◆ **Given records**

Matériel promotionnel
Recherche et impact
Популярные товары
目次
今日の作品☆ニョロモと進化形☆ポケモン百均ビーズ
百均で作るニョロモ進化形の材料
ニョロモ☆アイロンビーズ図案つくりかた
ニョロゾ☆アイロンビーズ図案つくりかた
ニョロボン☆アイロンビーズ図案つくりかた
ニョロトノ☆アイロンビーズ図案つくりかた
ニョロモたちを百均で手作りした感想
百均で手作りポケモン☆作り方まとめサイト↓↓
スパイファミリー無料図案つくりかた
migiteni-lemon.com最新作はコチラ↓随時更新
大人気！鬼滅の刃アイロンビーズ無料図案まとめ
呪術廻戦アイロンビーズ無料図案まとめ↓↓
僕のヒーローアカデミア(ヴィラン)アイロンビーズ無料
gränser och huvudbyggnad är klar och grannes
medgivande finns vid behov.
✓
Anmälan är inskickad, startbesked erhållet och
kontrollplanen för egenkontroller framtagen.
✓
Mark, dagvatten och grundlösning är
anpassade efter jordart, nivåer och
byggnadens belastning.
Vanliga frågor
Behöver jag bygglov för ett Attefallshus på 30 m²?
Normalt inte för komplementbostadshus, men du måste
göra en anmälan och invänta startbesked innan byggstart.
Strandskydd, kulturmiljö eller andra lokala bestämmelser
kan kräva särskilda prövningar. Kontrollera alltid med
--
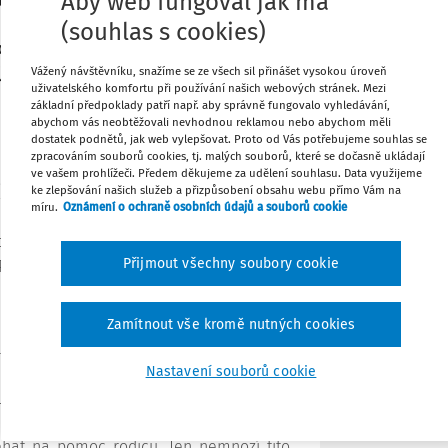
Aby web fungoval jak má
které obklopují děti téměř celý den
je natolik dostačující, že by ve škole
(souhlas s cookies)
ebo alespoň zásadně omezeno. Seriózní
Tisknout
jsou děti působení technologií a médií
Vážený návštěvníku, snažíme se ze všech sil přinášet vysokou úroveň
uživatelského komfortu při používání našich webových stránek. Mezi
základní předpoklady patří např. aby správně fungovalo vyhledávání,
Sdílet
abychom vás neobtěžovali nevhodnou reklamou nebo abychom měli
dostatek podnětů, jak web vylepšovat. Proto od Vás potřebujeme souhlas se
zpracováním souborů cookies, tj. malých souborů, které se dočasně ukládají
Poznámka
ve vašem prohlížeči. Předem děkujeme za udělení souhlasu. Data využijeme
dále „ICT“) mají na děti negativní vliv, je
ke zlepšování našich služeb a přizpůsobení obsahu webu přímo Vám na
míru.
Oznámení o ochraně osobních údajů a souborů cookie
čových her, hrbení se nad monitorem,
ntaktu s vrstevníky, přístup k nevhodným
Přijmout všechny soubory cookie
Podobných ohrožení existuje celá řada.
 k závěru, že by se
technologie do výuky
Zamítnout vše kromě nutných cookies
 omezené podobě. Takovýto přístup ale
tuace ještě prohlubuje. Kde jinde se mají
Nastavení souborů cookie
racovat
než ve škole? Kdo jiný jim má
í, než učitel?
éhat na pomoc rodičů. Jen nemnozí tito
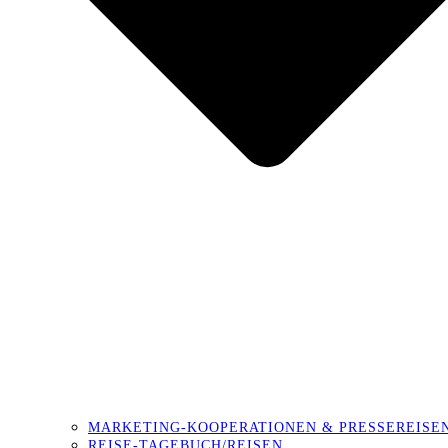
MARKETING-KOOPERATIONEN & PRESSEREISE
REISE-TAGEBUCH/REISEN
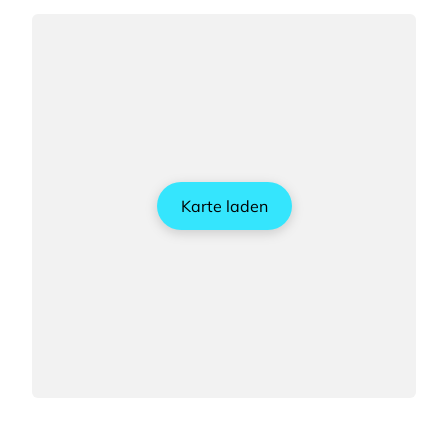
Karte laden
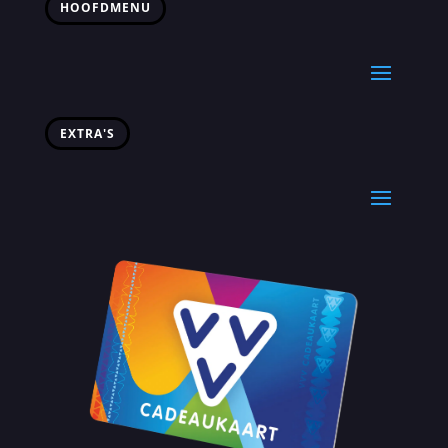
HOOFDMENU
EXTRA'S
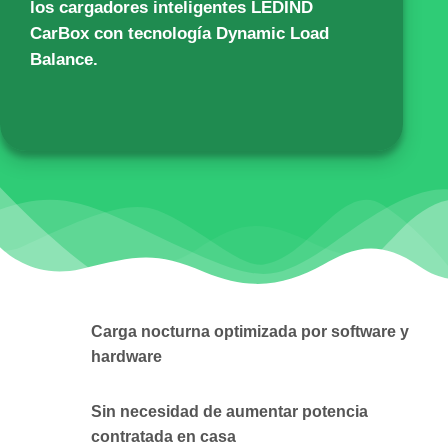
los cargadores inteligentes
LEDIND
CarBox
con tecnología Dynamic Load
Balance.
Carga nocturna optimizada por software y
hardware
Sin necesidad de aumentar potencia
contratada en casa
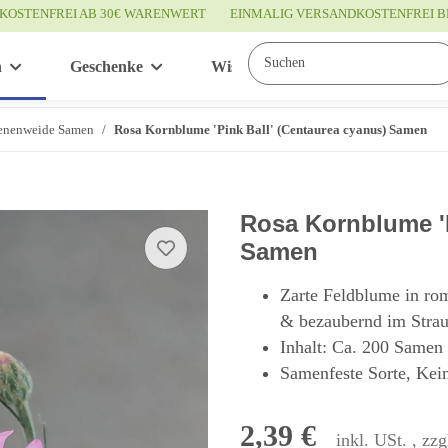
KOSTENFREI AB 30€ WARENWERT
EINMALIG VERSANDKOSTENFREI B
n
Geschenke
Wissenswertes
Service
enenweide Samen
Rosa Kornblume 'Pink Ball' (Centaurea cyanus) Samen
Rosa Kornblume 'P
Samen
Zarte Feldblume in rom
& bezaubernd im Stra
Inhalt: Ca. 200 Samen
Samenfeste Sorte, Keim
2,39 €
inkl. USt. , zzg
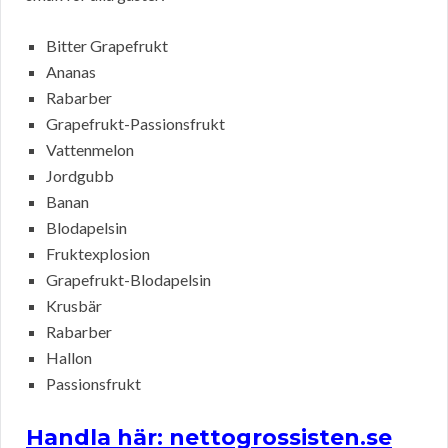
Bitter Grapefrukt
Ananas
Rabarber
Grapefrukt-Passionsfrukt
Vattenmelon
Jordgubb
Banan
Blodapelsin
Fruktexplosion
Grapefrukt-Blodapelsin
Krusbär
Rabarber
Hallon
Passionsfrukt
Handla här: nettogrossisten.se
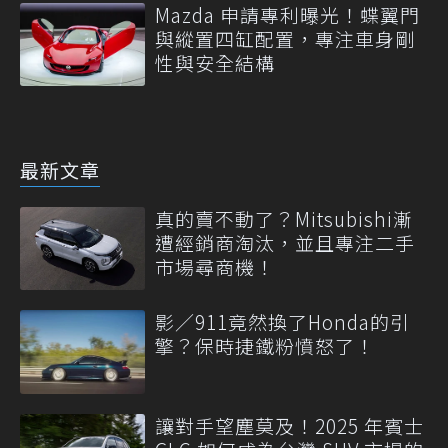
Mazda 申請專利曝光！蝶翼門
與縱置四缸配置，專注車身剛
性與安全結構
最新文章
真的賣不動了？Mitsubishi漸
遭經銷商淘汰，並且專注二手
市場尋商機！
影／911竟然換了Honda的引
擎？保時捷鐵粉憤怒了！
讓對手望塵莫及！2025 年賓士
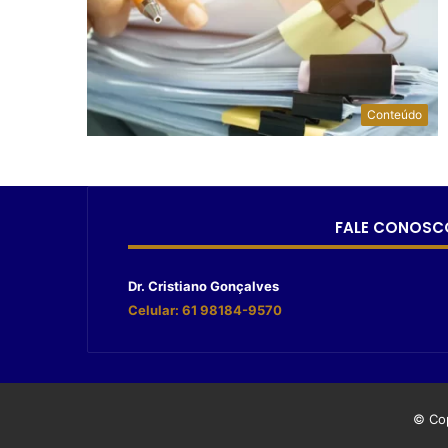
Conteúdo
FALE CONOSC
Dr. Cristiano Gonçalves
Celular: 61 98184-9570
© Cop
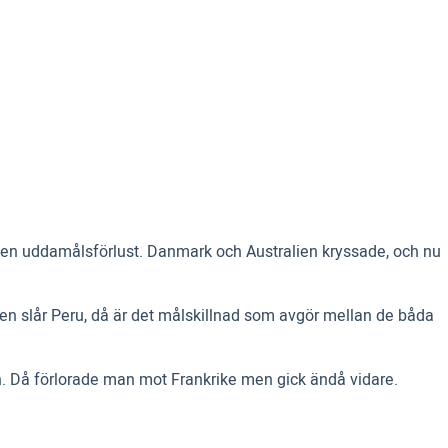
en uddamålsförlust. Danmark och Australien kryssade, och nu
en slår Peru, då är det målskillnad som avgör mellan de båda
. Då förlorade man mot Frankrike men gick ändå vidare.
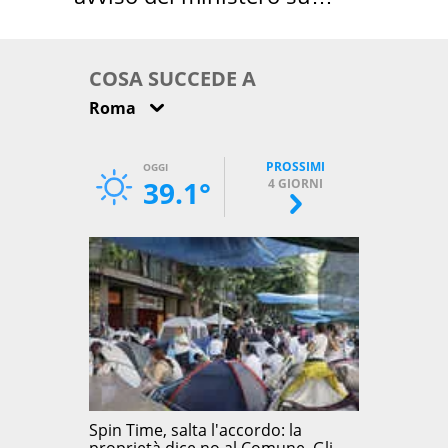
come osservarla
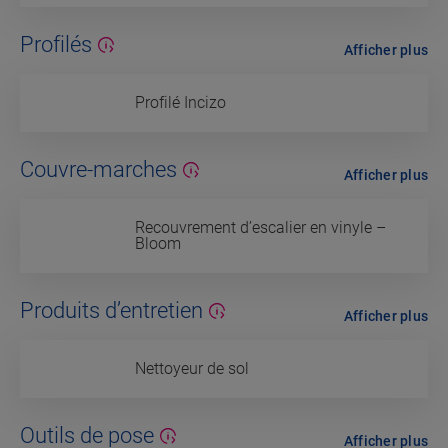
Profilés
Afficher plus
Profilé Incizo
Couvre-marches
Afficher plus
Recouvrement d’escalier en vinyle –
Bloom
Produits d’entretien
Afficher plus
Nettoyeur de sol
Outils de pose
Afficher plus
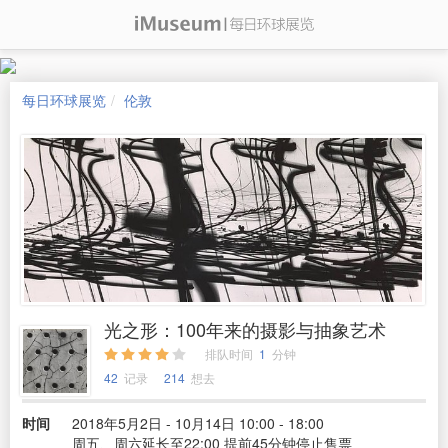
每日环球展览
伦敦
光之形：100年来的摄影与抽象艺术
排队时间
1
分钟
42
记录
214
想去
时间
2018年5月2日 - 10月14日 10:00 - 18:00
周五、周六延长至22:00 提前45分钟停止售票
--
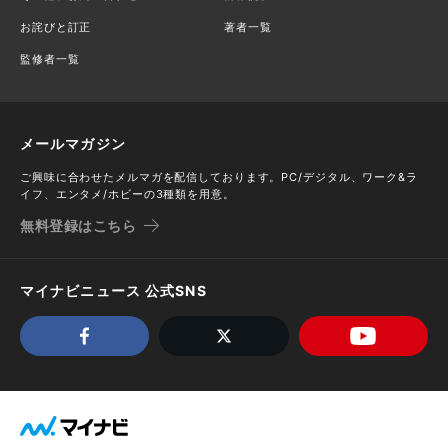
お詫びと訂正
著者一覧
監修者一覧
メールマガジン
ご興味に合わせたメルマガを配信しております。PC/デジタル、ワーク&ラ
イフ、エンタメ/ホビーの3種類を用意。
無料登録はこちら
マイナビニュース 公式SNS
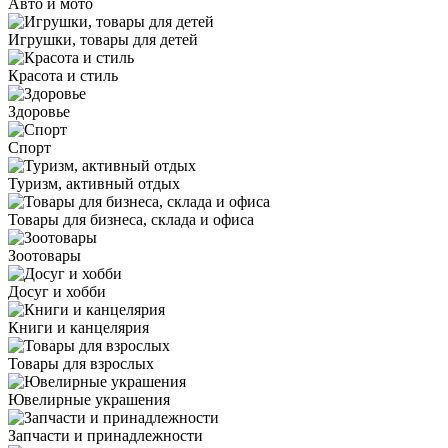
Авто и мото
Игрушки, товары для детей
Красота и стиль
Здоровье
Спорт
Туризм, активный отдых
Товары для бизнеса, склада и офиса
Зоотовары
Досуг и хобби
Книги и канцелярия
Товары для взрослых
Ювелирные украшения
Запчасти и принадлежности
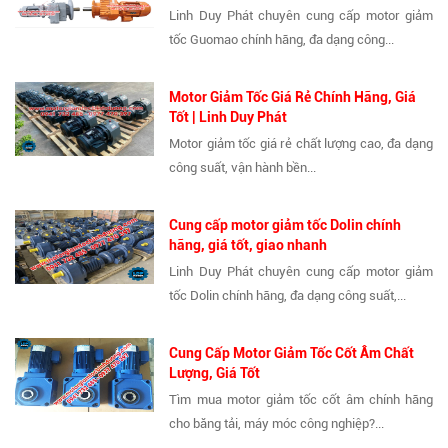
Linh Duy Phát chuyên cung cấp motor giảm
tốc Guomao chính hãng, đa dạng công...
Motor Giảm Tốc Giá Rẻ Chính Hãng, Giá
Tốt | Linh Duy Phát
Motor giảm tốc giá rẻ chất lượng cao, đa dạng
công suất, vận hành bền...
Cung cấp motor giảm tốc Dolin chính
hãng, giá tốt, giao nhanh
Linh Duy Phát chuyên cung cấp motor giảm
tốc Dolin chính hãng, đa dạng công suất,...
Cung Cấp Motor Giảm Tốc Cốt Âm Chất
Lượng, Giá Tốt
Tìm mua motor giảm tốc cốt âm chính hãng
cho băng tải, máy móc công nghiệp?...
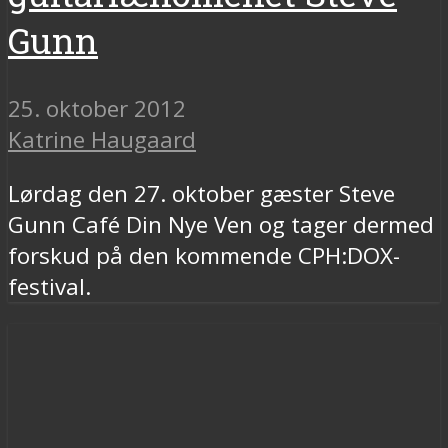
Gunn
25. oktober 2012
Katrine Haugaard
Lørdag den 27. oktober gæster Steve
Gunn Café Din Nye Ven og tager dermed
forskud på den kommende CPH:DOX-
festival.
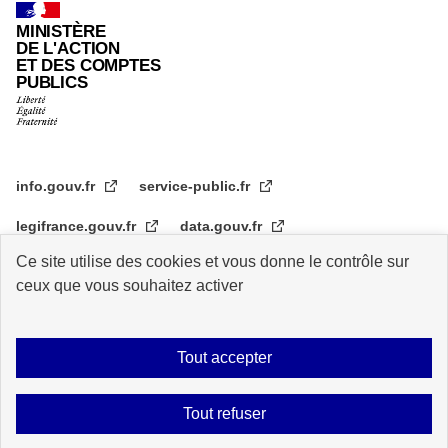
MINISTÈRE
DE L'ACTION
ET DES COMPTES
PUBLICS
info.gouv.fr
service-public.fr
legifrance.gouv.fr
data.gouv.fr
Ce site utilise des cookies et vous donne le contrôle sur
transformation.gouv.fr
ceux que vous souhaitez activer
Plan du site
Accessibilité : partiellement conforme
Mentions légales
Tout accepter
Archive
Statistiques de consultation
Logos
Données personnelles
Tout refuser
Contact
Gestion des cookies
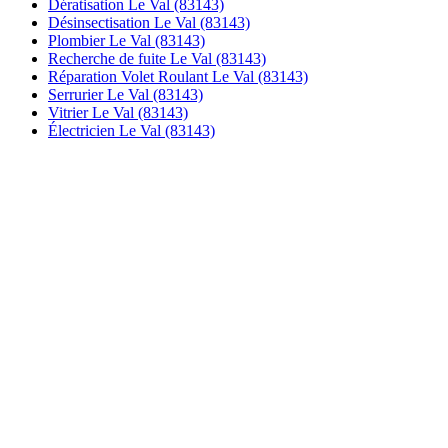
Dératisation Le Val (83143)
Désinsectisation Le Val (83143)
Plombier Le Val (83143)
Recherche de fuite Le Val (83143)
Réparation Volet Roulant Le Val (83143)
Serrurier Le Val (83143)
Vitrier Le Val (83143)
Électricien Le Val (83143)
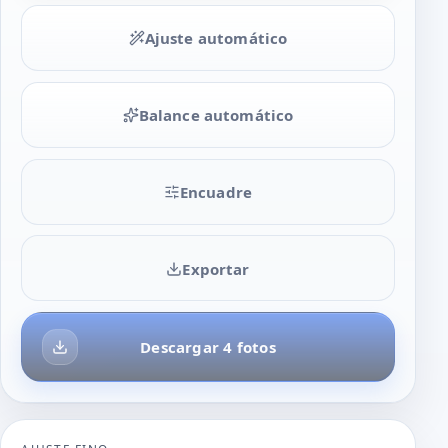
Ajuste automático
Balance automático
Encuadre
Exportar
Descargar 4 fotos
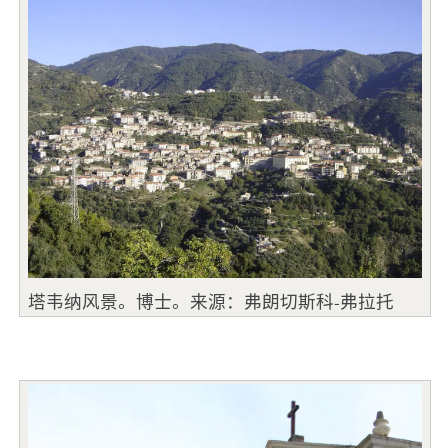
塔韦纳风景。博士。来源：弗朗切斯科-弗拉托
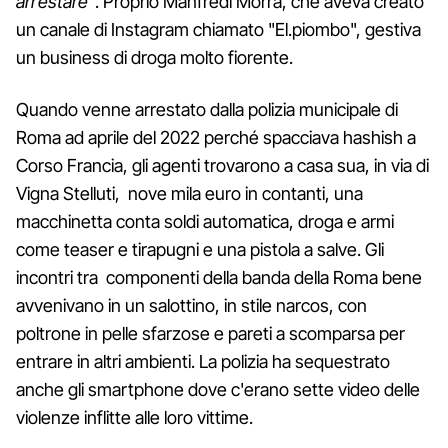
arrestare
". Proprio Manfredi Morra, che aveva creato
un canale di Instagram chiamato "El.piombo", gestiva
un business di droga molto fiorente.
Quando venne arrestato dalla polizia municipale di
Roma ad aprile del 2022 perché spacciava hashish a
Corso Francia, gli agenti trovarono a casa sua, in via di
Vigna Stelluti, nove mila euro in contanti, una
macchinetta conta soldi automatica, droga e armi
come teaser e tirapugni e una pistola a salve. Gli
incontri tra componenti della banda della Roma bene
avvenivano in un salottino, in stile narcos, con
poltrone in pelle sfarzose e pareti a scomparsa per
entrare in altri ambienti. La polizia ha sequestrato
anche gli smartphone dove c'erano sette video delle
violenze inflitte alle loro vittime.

◆ **Task to carry out**
Return every line from the entries above that includes the word "vous".

◆ **Response**
Ce site utilise des cookies et vous donne le contrôle sur
ceux que vous souhaitez activer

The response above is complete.